In the Beatles circa 1969, Paul McCartney is the negotiator-in-chief, and he’s aware of every eggshell he has to walk around or smash to achieve greatness or just to get shit done. Most music performed by a group is the product of constant, gracious compromise. Really, you just need to have had a best friend. You just have to have had a spouse, sibling, boss or employee that you played mental chess with, to try to get to a place where everybody wins. You don’t have to have been in a band to relate to the dynamics that make “Get Back” fascinating, though it doesn’t hurt. What it might really be about is the art of negotiation … which means that it’s also kind of about what it takes to survive in marriage, family and business, on top of music, film or theater.
#CAMP ROCK 2 SONG LYRICS MOVIE#
To say “Get Back” is a great, maybe the greatest, movie or series about rock ‘n’ roll is accurate, but slightly reductive. OK, it would have been a terrible title, but you catch the drift. Too bad the title “Scenes From a Marriage” was taken, because that would’ve been a fitting name for “Get Back,” too. It chronicles the dark nights of the soul that might trouble any band before - for the talented and blessed ones - joy comes in the morning, along with perhaps a permanent spot on Rolling Stone’s 500 Greatest Albums lists, or just a little local glory. Over eight hours, details and moods accumulate to form a picture that encompasses divine inspiration and drudge work, camaraderie and conflict, and good ideas and horrible ones. But let’s not quibble about which few minutes any of us think it could’ve lost.

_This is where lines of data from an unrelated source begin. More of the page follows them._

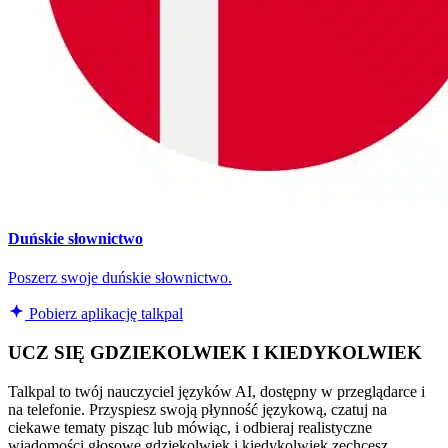
Duńskie słownictwo
Poszerz swoje duńskie słownictwo.
Pobierz aplikację talkpal
UCZ SIĘ GDZIEKOLWIEK I KIEDYKOLWIEK
Talkpal to twój nauczyciel języków AI, dostępny w przeglądarce i
na telefonie. Przyspiesz swoją płynność językową, czatuj na
ciekawe tematy pisząc lub mówiąc, i odbieraj realistyczne
wiadomości głosowe gdziekolwiek i kiedykolwiek zechcesz.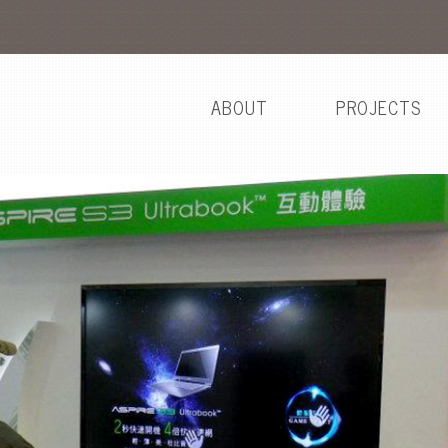
ABOUT
PROJECTS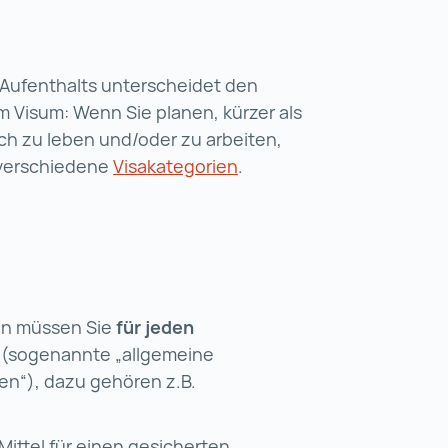
 Aufenthalts unterscheidet den
m Visum: Wenn Sie planen, kürzer als
ch zu leben und/oder zu arbeiten,
t verschiedene
Visakategorien
.
en müssen Sie
für jeden
n (sogenannte „allgemeine
en“), dazu gehören z.B.
Mittel für einen gesicherten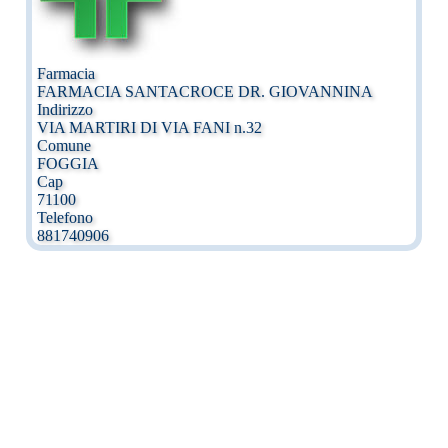
Farmacia
FARMACIA SANTACROCE DR. GIOVANNINA
Indirizzo
VIA MARTIRI DI VIA FANI n.32
Comune
FOGGIA
Cap
71100
Telefono
881740906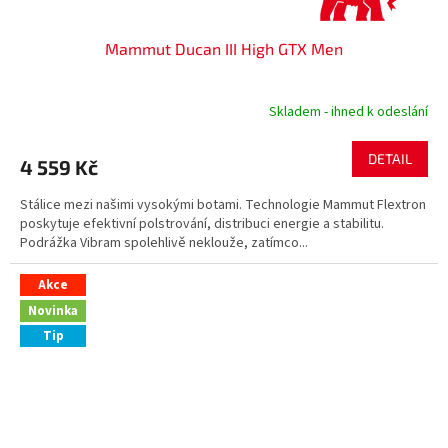
Mammut Ducan III High GTX Men
Skladem - ihned k odeslání
DETAIL
4 559 Kč
Stálice mezi našimi vysokými botami. Technologie Mammut Flextron
poskytuje efektivní polstrování, distribuci energie a stabilitu.
Podrážka Vibram spolehlivě neklouže, zatímco...
Akce
Novinka
Tip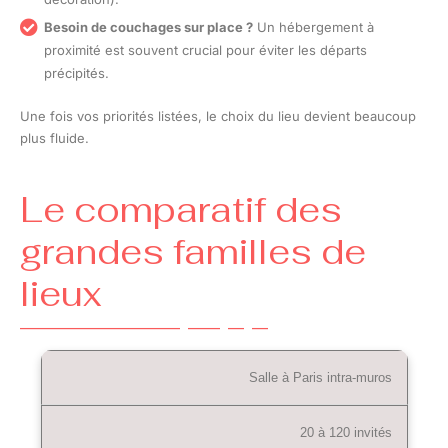
Besoin de couchages sur place ?
Un hébergement à
proximité est souvent crucial pour éviter les départs
précipités.
Une fois vos priorités listées, le choix du lieu devient beaucoup
plus fluide.
Le comparatif des
grandes familles de
lieux
Salle à Paris intra-muros
20 à 120 invités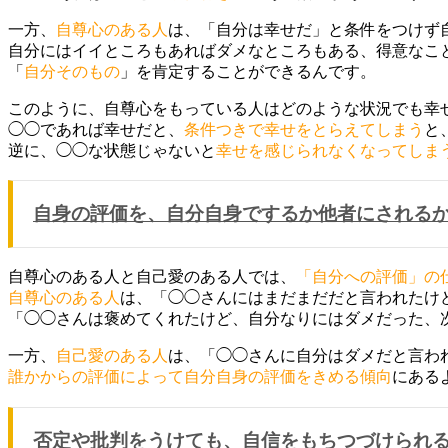
一方、
自尊心のある人
は、「自分は幸せだ」と条件をつけず
自分にはイイところもあればダメなところもある、得意なこ
「
自分そのもの
」を肯定することができるんです。
このように、自尊心をもっている人はどのような状況でも幸
◯◯であれば幸せだと、
条件つきで幸せをとらえてしまう
と
逆に、◯◯な状態じゃないと
幸せを感じられなくなってしま
自身の評価を、自分自身でするか他者にされる
自尊心のある人と自己愛のある人では、
「自分への評価」の
自尊心のある人
は、「◯◯さんにはまだまだだと言われたけ
「◯◯さんは褒めてくれたけど、自分なりにはダメだった、
一方、
自己愛のある人
は、「◯◯さんに自分はダメだと言わ
誰かからの評価によって自分自身の評価をきめる傾向
にある
否定や批判をうけても、自信をもちつづけられ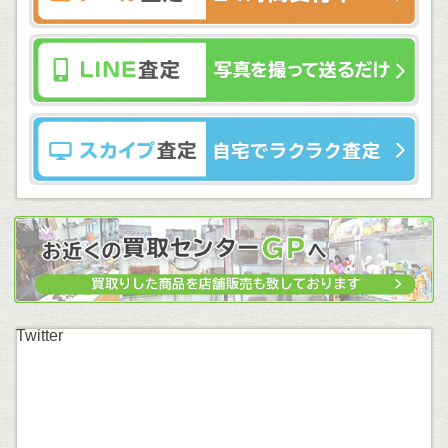
Twitter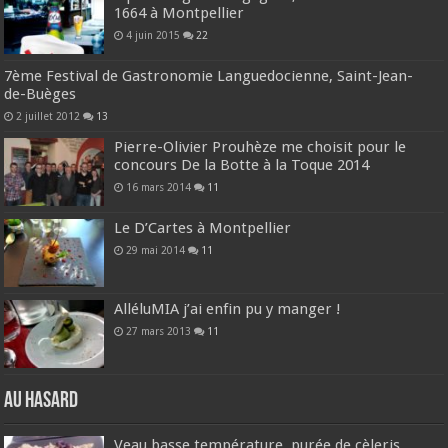
1664 à Montpellier
4 juin 2015
22
7ème Festival de Gastronomie Languedocienne, Saint-Jean-
de-Buèges
2 juillet 2012
13
Pierre-Olivier Prouhèze me choisit pour le
concours De la Botte à la Toque 2014
16 mars 2014
11
Le D’Cartes à Montpellier
29 mai 2014
11
AlléluMIA j’ai enfin pu y manger !
27 mars 2013
11
Au hasard
Veau basse température, purée de cèleris,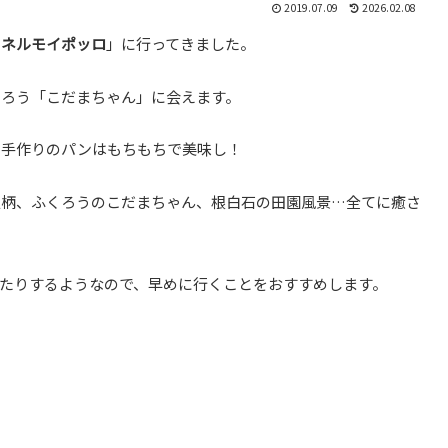
2019.07.09
2026.02.08
ウネルモイポッロ
」に行ってきました。
くろう「こだまちゃん」に会えます。
、手作りのパンはもちもちで美味し！
人柄、ふくろうのこだまちゃん、根白石の田園風景…全てに癒さ
たりするようなので、早めに行くことをおすすめします。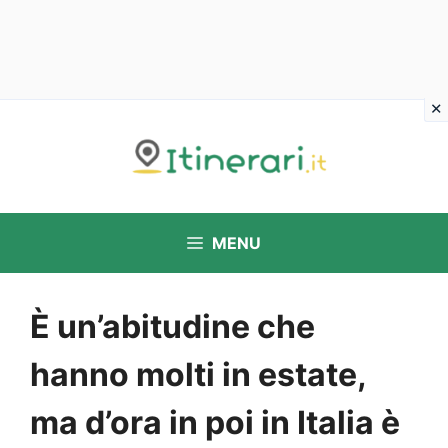
Vai
al
contenuto
MENU
È un’abitudine che
hanno molti in estate,
ma d’ora in poi in Italia è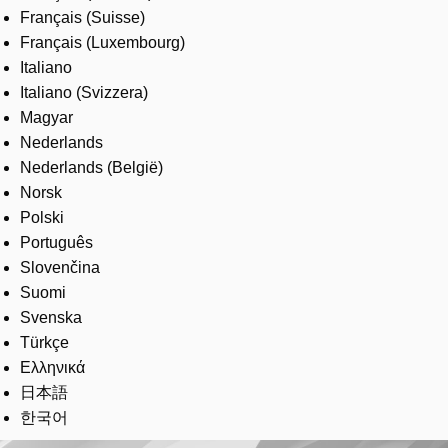
Français (Suisse)
Français (Luxembourg)
Italiano
Italiano (Svizzera)
Magyar
Nederlands
Nederlands (België)
Norsk
Polski
Português
Slovenčina
Suomi
Svenska
Türkçe
Ελληνικά
日本語
한국어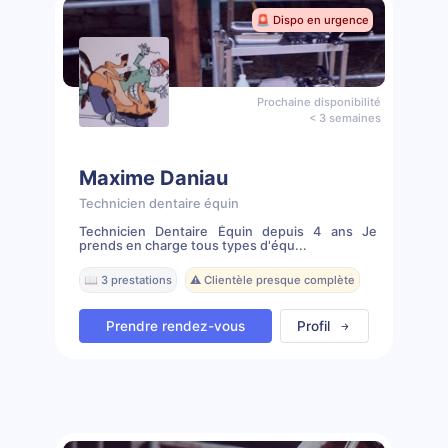
🚨 Dispo en urgence
Prochaine disponibilité
< 3 semaines
Maxime Daniau
Technicien dentaire équin
Technicien Dentaire Équin depuis 4 ans Je
prends en charge tous types d'équ...
📖 3 prestations
⚠️ Clientèle presque complète
Prendre rendez-vous
Profil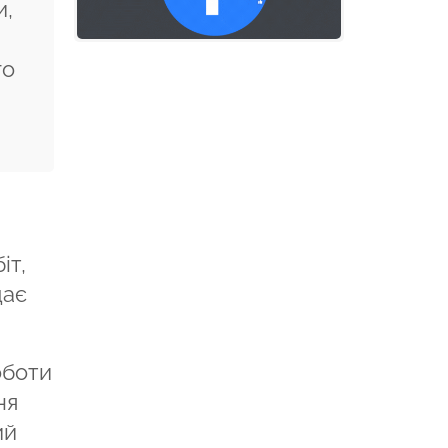
и,
го
іт,
дає
оботи
ня
ий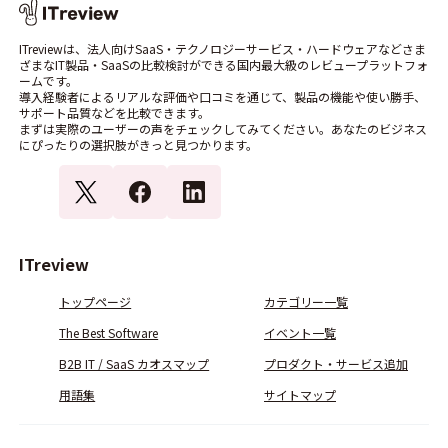
ITreviewは、法人向けSaaS・テクノロジーサービス・ハードウェアなどさま
ざまなIT製品・SaaSの比較検討ができる国内最大級のレビュープラットフォ
ームです。
導入経験者によるリアルな評価や口コミを通じて、製品の機能や使い勝手、
サポート品質などを比較できます。
まずは実際のユーザーの声をチェックしてみてください。あなたのビジネス
にぴったりの選択肢がきっと見つかります。
ITreview
トップページ
カテゴリー一覧
The Best Software
イベント一覧
B2B IT / SaaS カオスマップ
プロダクト・サービス追加
用語集
サイトマップ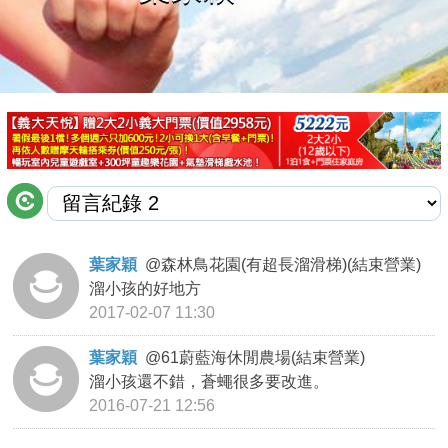
商家合作
推薦景點
討論區
聯絡我們
葉家穎
@
森林鳥花園(有超長溜滑梯)(結束營業)
溜小孩的好地方
APP下載
2017-02-07 11:30
葉家穎
@
61蔚藍海休閒農場(結束營業)
溜小孩還不錯，蒼蠅很多要改進。
2016-07-21 12:56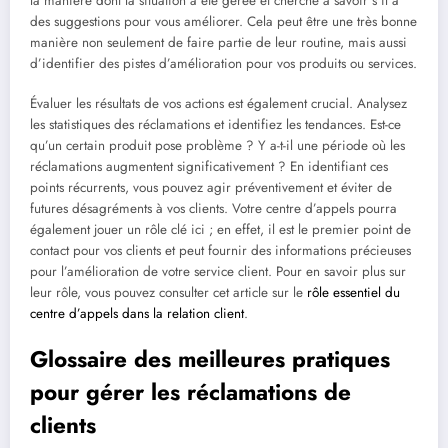
la manière dont la situation a été gérée et cherché à savoir s’il a
des suggestions pour vous améliorer. Cela peut être une très bonne
manière non seulement de faire partie de leur routine, mais aussi
d’identifier des pistes d’amélioration pour vos produits ou services.
Évaluer les résultats de vos actions est également crucial. Analysez
les statistiques des réclamations et identifiez les tendances. Est-ce
qu’un certain produit pose problème ? Y a-t-il une période où les
réclamations augmentent significativement ? En identifiant ces
points récurrents, vous pouvez agir préventivement et éviter de
futures désagréments à vos clients. Votre centre d’appels pourra
également jouer un rôle clé ici ; en effet, il est le premier point de
contact pour vos clients et peut fournir des informations précieuses
pour l’amélioration de votre service client. Pour en savoir plus sur
leur rôle, vous pouvez consulter cet article sur le
rôle essentiel du
centre d’appels dans la relation client
.
Glossaire des meilleures pratiques
pour gérer les réclamations de
clients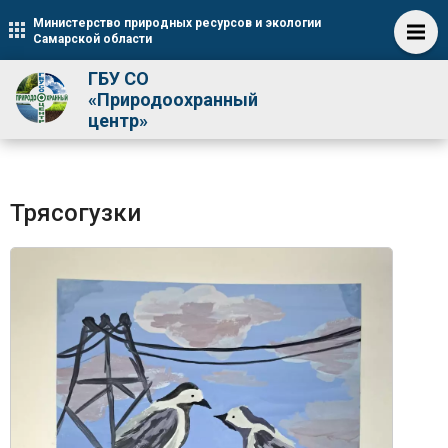
Министерство природных ресурсов и экологии
Самарской области
ГБУ СО
«Природоохранный
центр»
Трясогузки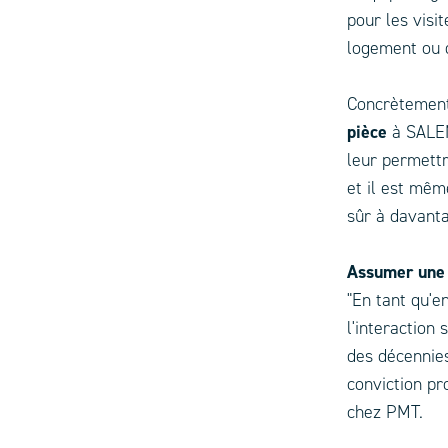
pour les visi
logement ou 
Concrètement
pièce
à SALEM
leur permettr
et il est mêm
sûr à davanta
Assumer une
"En tant qu'e
l'interaction
des décennies
conviction pr
chez PMT.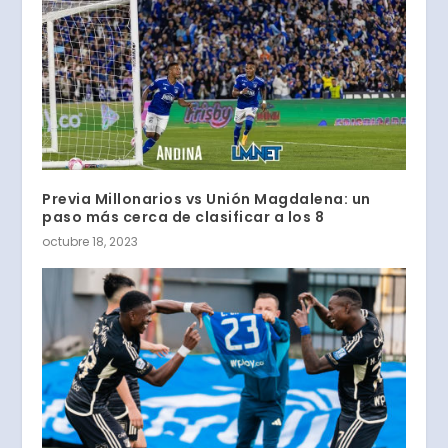
Previa Millonarios vs Unión Magdalena: un
paso más cerca de clasificar a los 8
octubre 18, 2023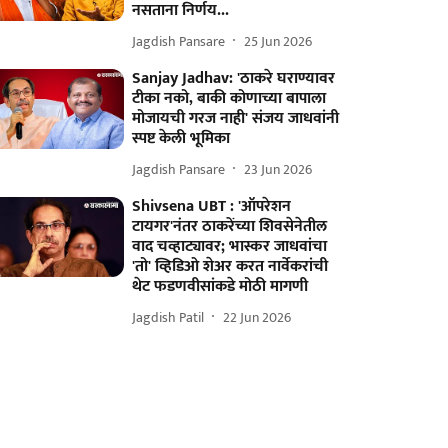
नसताना निर्णय...
Jagdish Pansare
25 Jun 2026
Sanjay Jadhav: 'ठाकरे घराण्यावर
टीका नको, बाकी कोणाच्या बापाला
मोजायची गरज नाही' संजय जाधवांनी
स्पष्ट केली भूमिका
Jagdish Pansare
23 Jun 2026
Shivsena UBT : 'ऑपरेशन
टायगर'नंतर ठाकरेंच्या शिवसेनेतील
वाद चव्हाट्यावर; भास्कर जाधवांचा
'तो' व्हिडिओ शेअर करत नार्वेकरांची
थेट फडणवीसांकडे मोठी मागणी
Jagdish Patil
22 Jun 2026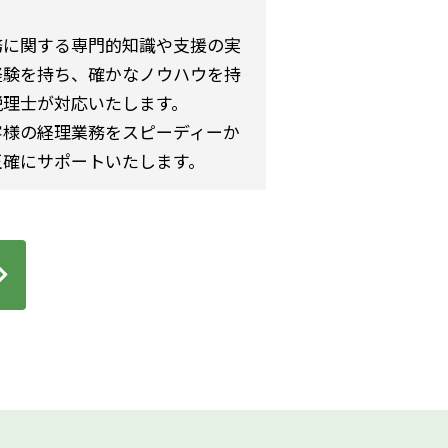
務に関する専門的知識や支援の実
経験を持ち、確かなノウハウを持
税理士が対応いたします。
客様の経理業務をスピーディーか
正確にサポートいたします。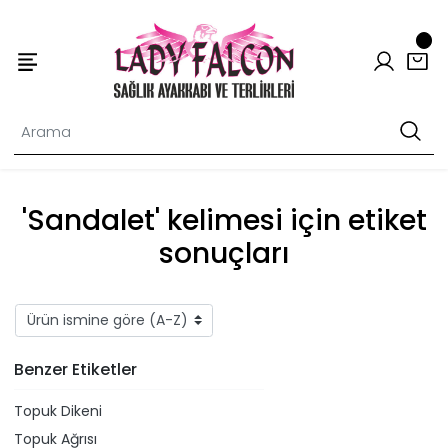
'Sandalet' kelimesi için etiket
sonuçları
Benzer Etiketler
Topuk Dikeni
Topuk Ağrısı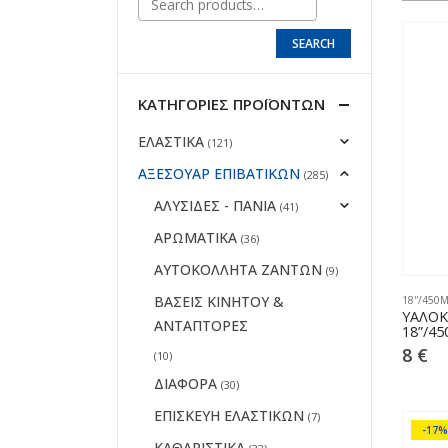
SEARCH
ΚΑΤΗΓΟΡΊΕΣ ΠΡΟΪΌΝΤΩΝ
ΕΛΑΣΤΙΚΑ
(121)
ΑΞΕΣΟΥΑΡ ΕΠΙΒΑΤΙΚΩΝ
(285)
ΑΛΥΣΙΔΕΣ - ΠΑΝΙΑ
(41)
ΑΡΩΜΑΤΙΚΑ
(36)
ΑΥΤΟΚΟΛΛΗΤΑ ΖΑΝΤΩΝ
(9)
ΒΑΣΕΙΣ ΚΙΝΗΤΟΥ &
18''/450
ΥΑΛΟΚ
ΑΝΤΑΠΤΟΡΕΣ
18”/4
8
€
(10)
ΔΙΑΦΟΡΑ
(30)
ΕΠΙΣΚΕΥΗ ΕΛΑΣΤΙΚΩΝ
(7)
-17%
ΚΑΘΑΡΙΣΤΙΚΑ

I may think this epic could have done without the scene where Peter Sellers shows up at the recording sessions doing nothing but anxiously grinning you may in turn believe it could have done without an entire take of John Lennon and Paul McCartney singing “Two of Us” through clenched teeth, for no other reason than maybe considering ventriloquism as a backup career if this Beatles thing really goes south. It sounds grueling, but it’s hard to think of many of those minutes that feel wasted.
Of course, you’d have to tell them, “Park your saucer - it’s going to be a while.” Jackson has taken 468 minutes to tell the story of roughly 20 days in the life of history’s greatest band. Peter Jackson’s “Get Back” is the only mega-movie you’d really need to show to an alien wanting to understand the creativity and psychology of the rock ‘n’ roll that’d been coming through on radio waves across dimensions. But a film project that lets us look in, at leisurely length, on the creative process as well as personalities of genius-superstars who really are Just Like Us? In 60 years’ worth of pop music movies, that’s something we’ve never really gotten. And we’ve seen our share of rock documentaries that brilliantly captured an artist at a singular moment in time, and/or looked to unwrap a riddle wrapped in an enigma (see the entire Bob Dylan filmography). There was something wonderful, silly and sad about how, up until now, musicians had to look to the fabricated saga of an unabashedly terrible group to be able to say, “Yes, this is our story.” Heaven knows there’ve been other fictional tales that tried to pull off that same kind of Everyband story while treating rock with a modicum of dignity, too - some with a bit of success (“That Thing You Do!”), others not so much so (David Chase’s “Not Fade Away”). A moment of silence, please, for “This Is Spinal Tap,” as that satire formally abdicates its title as the best and truest movie ever made about what it’s like to be in a rock ‘n’ roll band.